Le 25 avril 1974 et l’avant-garde communiste

Le 25 avril 1974 et l’avant-garde communiste


Adrien Welsh
Clarté #56 – Avril 2024


Minuit sonnent et, dans les premières minutes du 25 avril 1974, la Radio portugaise diffuse Grândola Vila Morena, chanson populaire censurée par le régime de l’Estado Novo. C’est le signal. L’assaut est lancé. Un peuple se lève et brise les chaines de l’une des dernières dictatures fascistes d’Europe vieille de 48 ans.

La période suivant le 25 avril aurait pu se résumer à un simple retour à la démocratie bourgeoise, comme ce qui se produirait en Espagne quelques années plus tard. Pourtant, à cette date, le peuple portugais, avec le concours des officiers militaires membres du Mouvement des forces armées et surtout du Parti communiste portugais, seule force politique organisée de la résistance, écrivent une histoire dont la portée va bien au-delà de ce pays atlantique coupé du reste de l’Europe lui-même. C’est d’ailleurs ce que plusieurs « démocrates » auraient espéré.
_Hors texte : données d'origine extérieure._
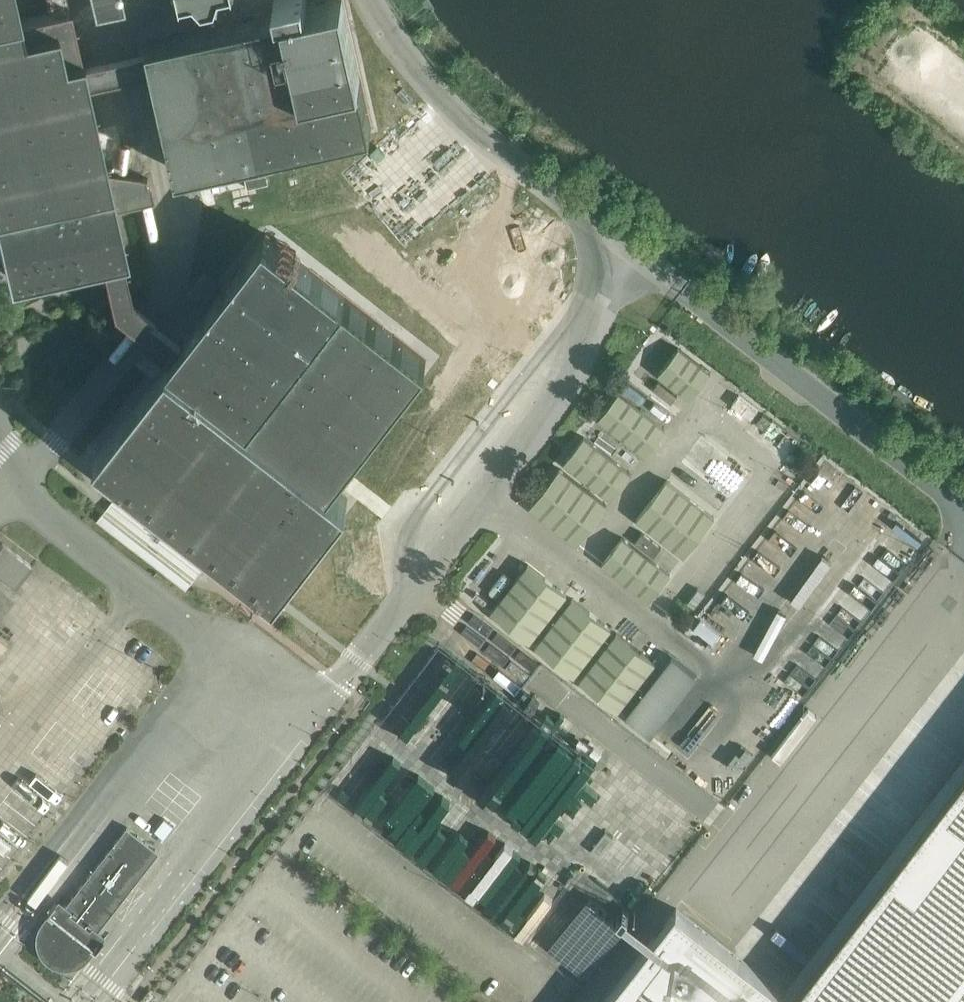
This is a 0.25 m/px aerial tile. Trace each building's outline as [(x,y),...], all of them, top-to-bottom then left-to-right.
[(5,275),(99,254),(119,249),(124,248),(117,220),(115,210),(136,205),(154,201),(149,178),(130,176),(107,172),(97,130),(95,122),(87,83),(97,81),(150,69),(154,69),(154,68),(149,48),(82,63),(82,62),(79,48),(61,52),(54,19),(21,27),(18,14),(18,12),(15,0),(0,0),(0,253),(5,275)] [(154,68),(154,69),(177,170),(372,126),(361,77),(344,0),(315,0),(306,2),(306,0),(276,0),(278,8),(147,37),(149,48),(154,68)] [(61,52),(79,48),(69,3),(18,14),(21,27),(54,19),(61,52)] [(246,162),(245,167),(247,171),(250,174),(255,175),(259,173),(261,169),(261,164),(258,160),(254,159),(250,159),(246,162)] [(266,173),(245,177),(247,187),(269,183),(266,173)] [(265,233),(94,454),(275,590),(347,499),(331,486),(428,361),(265,233)] [(187,301),(198,310),(219,284),(207,275),(187,301)] [(659,373),(691,398),(711,372),(679,348),(659,373)] [(619,392),(599,418),(646,455),(666,430),(619,392)] [(732,498),(754,469),(704,432),(682,461),(732,498)] [(584,436),(564,462),(612,499),(632,474),(584,436)] [(530,506),(578,543),(607,505),(560,468),(530,506)] [(714,517),(666,480),(637,519),(684,556),(714,517)] [(213,554),(124,485),(97,520),(186,589),(213,554)] [(622,537),(602,563),(650,600),(670,574),(622,537)] [(0,545),(0,576),(14,587),(30,566),(2,543),(0,545)] [(491,611),(529,641),(567,594),(528,564),(491,611)] [(535,646),(574,676),(611,628),(572,598),(535,646)] [(579,680),(618,710),(655,662),(617,632),(579,680)] [(628,712),(656,733),(701,671),(673,650),(628,712)] [(437,652),(437,673),(477,673),(477,652),(437,652)] [(791,997),(676,908),(603,1001),(963,1001),(963,773),(791,997)] [(41,931),(41,935),(40,937),(41,940),(41,944),(43,948),(45,952),(47,955),(50,958),(54,960),(58,962),(62,963),(66,964),(70,963),(74,962),(78,961),(81,959),(84,956),(87,954),(93,946),(97,949),(105,938),(97,932),(159,852),(125,827),(63,908),(55,901),(48,911),(52,914),(46,922),(44,925),(42,928),(41,931)] [(498,911),(522,937),(548,912),(539,902),(555,887),(541,872),(498,911)]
Pourtant, les masses populaires en décident autrement et le font savoir le 1er mai 1974 où, par la force du nombre (un million de participants mobilisés), elle rappelle aux autorités nouvellement en place qu’elles n’accepteront rien de moins qu’une démocratie avancée où la classe ouvrière aura droit de cité et jouera un rôle actif dans la liquidation des relents de fascisme. Sous une forme nouvelle, la lutte des classes continue.  Elle n’en est d’ailleurs pas moins intense.
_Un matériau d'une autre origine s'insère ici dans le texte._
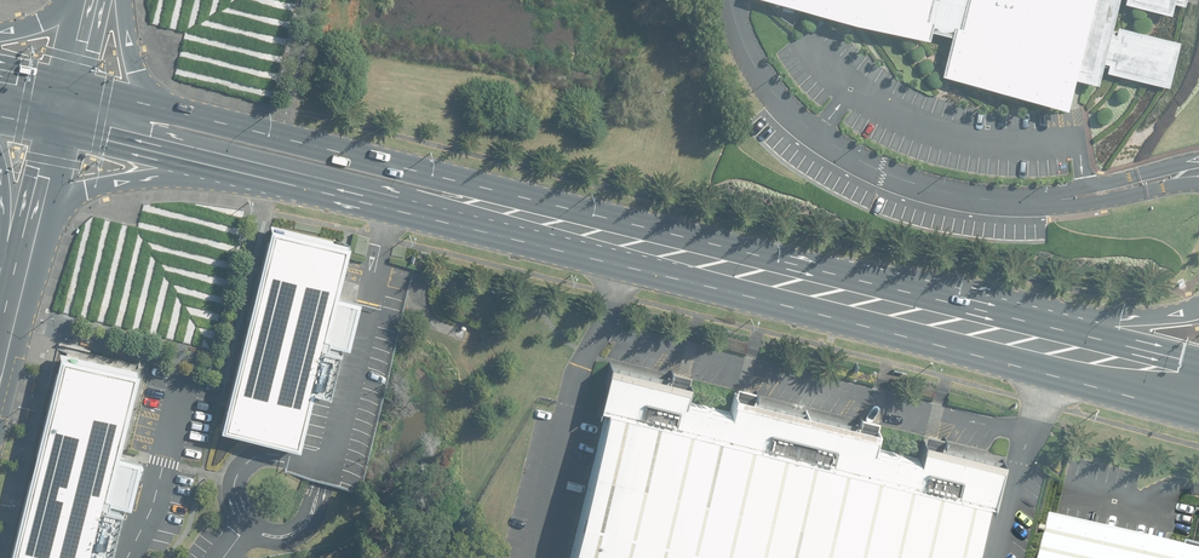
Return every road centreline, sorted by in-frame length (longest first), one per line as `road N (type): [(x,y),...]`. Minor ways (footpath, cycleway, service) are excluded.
road 1 (primary): [(1028,343),(510,210)]
road 2 (primary): [(151,102),(410,169),(510,210)]
road 3 (primary): [(510,210),(254,160)]
road 4 (primary): [(254,160),(88,189),(28,249)]
road 5 (primary): [(254,160),(60,121)]
road 6 (primary): [(1198,385),(1028,343)]
road 7 (primary): [(1028,343),(1198,308)]
road 8 (secondary): [(28,249),(60,121)]
road 9 (secondary): [(0,370),(28,249)]

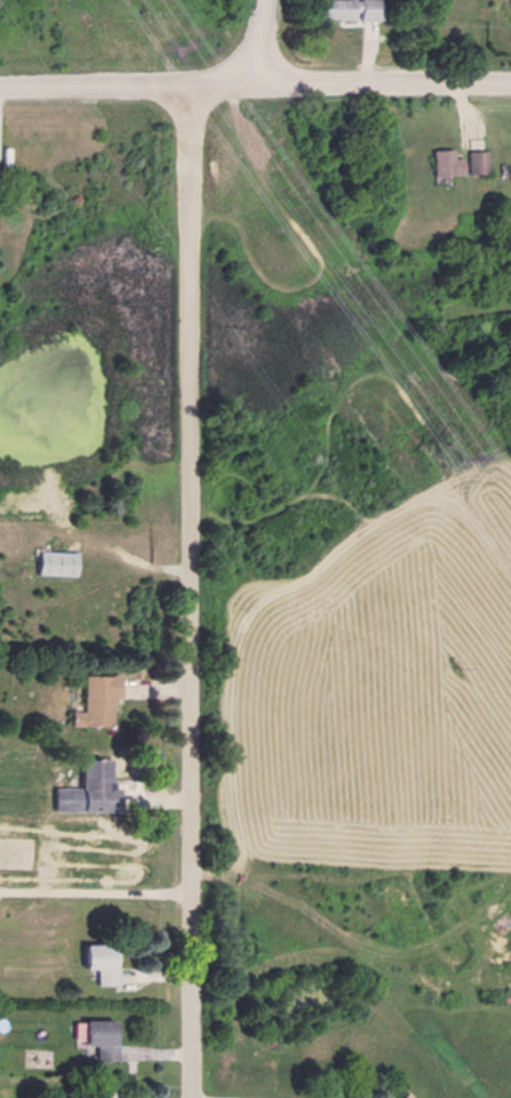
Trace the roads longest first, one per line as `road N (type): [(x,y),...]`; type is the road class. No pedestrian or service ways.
road 1 (residential): [(267,0),(265,40),(195,119),(197,1097)]
road 2 (residential): [(0,80),(510,78)]

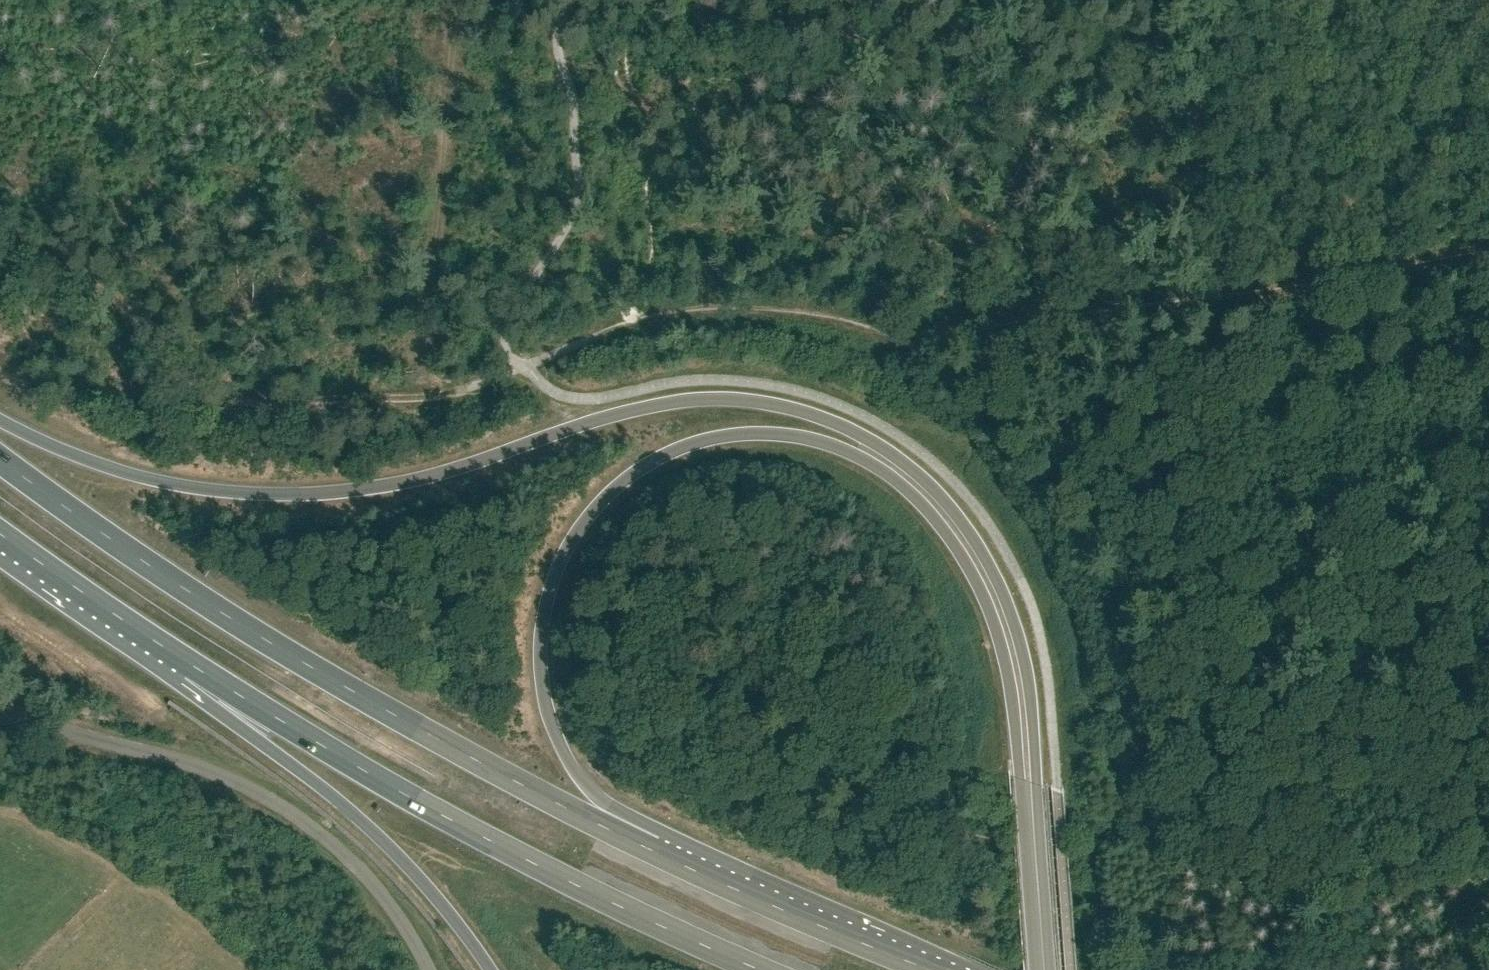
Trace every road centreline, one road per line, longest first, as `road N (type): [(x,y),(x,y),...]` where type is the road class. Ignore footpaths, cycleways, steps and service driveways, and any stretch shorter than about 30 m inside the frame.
road 1 (primary): [(1030,800),(1037,785),(1028,675),(987,561),(946,501),(907,464),(822,417),(729,399),(666,404),(423,478),(266,497),(155,483),(0,420)]
road 2 (primary): [(655,851),(595,795),(551,722),(540,666),(544,607),(569,543),(599,504),(646,464),(727,436),(791,436),(847,451),(909,491),(939,523),(997,634),(1019,779),(1030,800)]
road 3 (primary): [(655,851),(327,677),(0,458)]
road 4 (primary): [(189,665),(458,824),(758,969)]
road 5 (track): [(1256,285),(891,337),(748,314),(644,321)]
road 6 (track): [(0,224),(129,307),(181,371),(222,400),(416,398),(523,368)]
road 7 (unclassified): [(0,715),(211,771),(292,813),(376,888),(428,969)]
road 8 (primary): [(189,665),(262,743),(402,857),(490,969)]
road 9 (track): [(416,398),(458,0)]
road 10 (primary): [(938,969),(655,851)]
road 11 (track): [(1488,249),(1256,285)]
road 12 (primary): [(0,534),(189,665)]
road 13 (primary): [(1042,969),(1030,800)]
road 14 (track): [(523,368),(644,321)]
Lorsqu’on se réfère à la Révolution d’Avril, on en fait fréquemment état seulement en tant qu’évènement portugais. Pourtant, sa portée est effectivement internationale.
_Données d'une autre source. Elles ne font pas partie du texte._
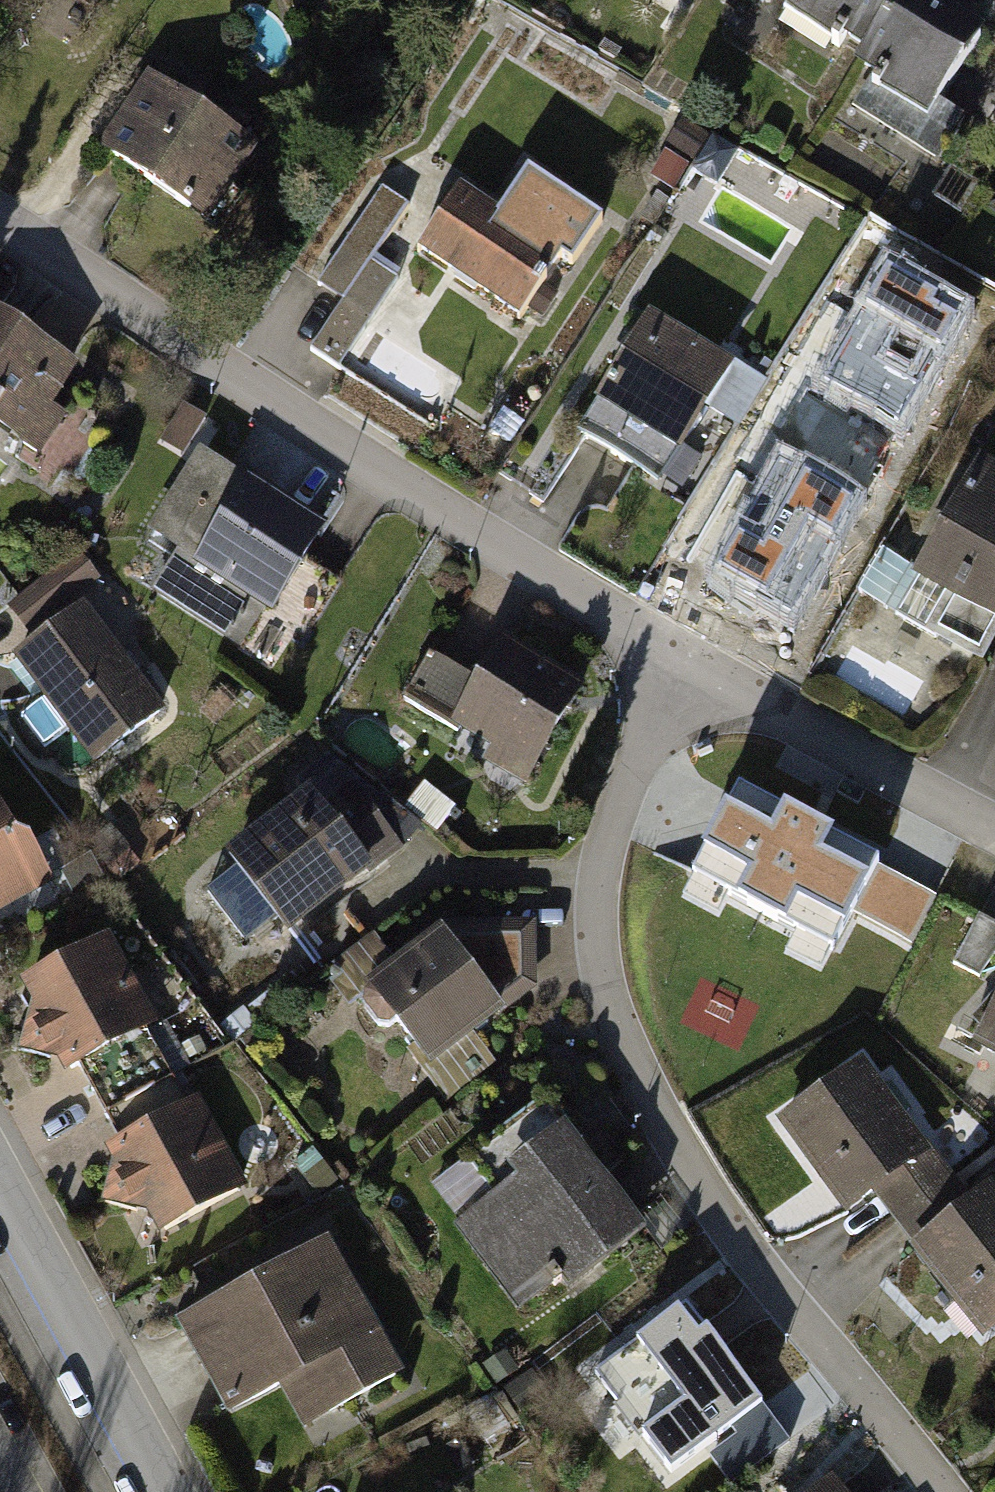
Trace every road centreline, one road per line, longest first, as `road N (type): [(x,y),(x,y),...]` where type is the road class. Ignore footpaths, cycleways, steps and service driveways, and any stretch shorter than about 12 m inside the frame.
road 1 (residential): [(688,671),(636,766),(595,881),(598,966),(621,1051),(668,1145),(732,1243),(877,1406),(942,1491)]
road 2 (residential): [(688,671),(0,229)]
road 3 (residential): [(994,836),(688,671)]
road 4 (residential): [(0,1199),(160,1491)]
En effet, la Constitution votée en 1976 affirme, dans son préambule, que le Portugal s’engage à bâtir une société sans classes. Elle souligne également la nature pacifique du pays et rejette toute participation aux guerres extérieures – de facto, l’adhésion du pays à l’OTAN est anticonstitutionnelle.

Sur le plan économique, on assiste à un vaste chantier de nationalisations.

En matière de solidarité internationale, grâce à l’action des communistes (et malgré l’opposition de l’ensemble des autres partis politiques, y compris les sociaux-démocrates), l’Empire colonial portugais est démantelé et des millions d’Africains et Asiatiques arrachent leur indépendance avec la fin de guerres coloniales sanglantes.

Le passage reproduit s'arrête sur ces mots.